Akhir-akhir ini, aku semakin tertarik dengan dunia tasawuf, setelah mengkaji Syaikh ‘Abd al-Qadir al-Jilani sebagai tugas akhir—ehm, agaknya nalar sufiku semakin muncul. Sayangnya, aku tak kunjung kasyf. Tak mengapa … Namun, tulisan kali ini, aku ingin sedikit berbagi mengenai novel karya Ibn Thufail yang bernuansa sufi, ialah Hay bin Yaqdzan.

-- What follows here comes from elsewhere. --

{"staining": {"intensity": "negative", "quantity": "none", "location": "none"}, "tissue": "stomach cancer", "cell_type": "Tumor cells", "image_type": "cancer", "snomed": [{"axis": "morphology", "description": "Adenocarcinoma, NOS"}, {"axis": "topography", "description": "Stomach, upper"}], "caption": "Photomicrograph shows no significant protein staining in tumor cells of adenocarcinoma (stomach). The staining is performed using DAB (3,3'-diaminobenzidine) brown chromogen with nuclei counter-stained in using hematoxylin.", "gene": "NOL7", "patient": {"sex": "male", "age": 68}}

Baik, Ibnu Thufail, lahir sekitar tahun 500 H di Granada, Spanyol, seorang tokoh sufi yang mengawali karir sebagai dokter, bahkan sempat menjabat sebagai menteri di Negara bagian Granada Spanyol pada saat itu. Negara Spanyol, yang tidak hanya terkenal karena adanya Real Madrid dan Barcelona sebagai tim sepak bola langganan juara, melainkan juga karena sejarah lahirnya Islam di wilayah Eropa, dan juga lahirnya tokoh filsuf-iluminis, Ibnu Thufail yang mengarang novel fenomenal Hay bin Yaqdzan.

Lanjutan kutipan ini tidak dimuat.